I've made the mistake of trying to update my course notes on multicollinearity and find that I'm bogged down when it comes to eigenvalues and condition indices. Specifically, I've been comparing the results produced by SPSS's -collin- parameter on its -regression- command and the results produced by -collin- in Stata (which is an add-on module; type -findit collin-). What I am finding is that

* If I first center the variables in SPSS (i.e. subtract the mean from each variable) both Stata and SPSS produce identical results.

* If I don't center, SPSS gives me very different results. (Stata doesn't change whether I center or not.)

* If I am reading the ado file right, Stata -collin- computes eigenvalues, etc. from the correlation matrix of the X's. Spss, on the other hand, presents "the eigenvalues of the scaled and uncentered cross-products matrix."

* In SPSS's favor, it computes the same condition number as William Greene does in his analysis of the Longley data (Econometric Analysis, 4th Edition, p. 258).

* But in Stata collin's favor, it just seems terribly counter-intuitive to me that adding or subtracting a constant from a variable is going to change my conclusions about multicollinearity.
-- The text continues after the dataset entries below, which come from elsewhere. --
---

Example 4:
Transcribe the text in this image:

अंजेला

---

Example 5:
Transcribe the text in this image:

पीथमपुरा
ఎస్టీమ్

Now, I've read that there are different ways of computing the eigenvalues and condition indices; can anybody offer any insights as to what should generally be preferred or when you should prefer one approach over another? Another text I have says that centered predictor variables are typically used, but that isn't what SPSS is doing and it isn't what Greene seems to be doing if I understand him right. Thanks for any info.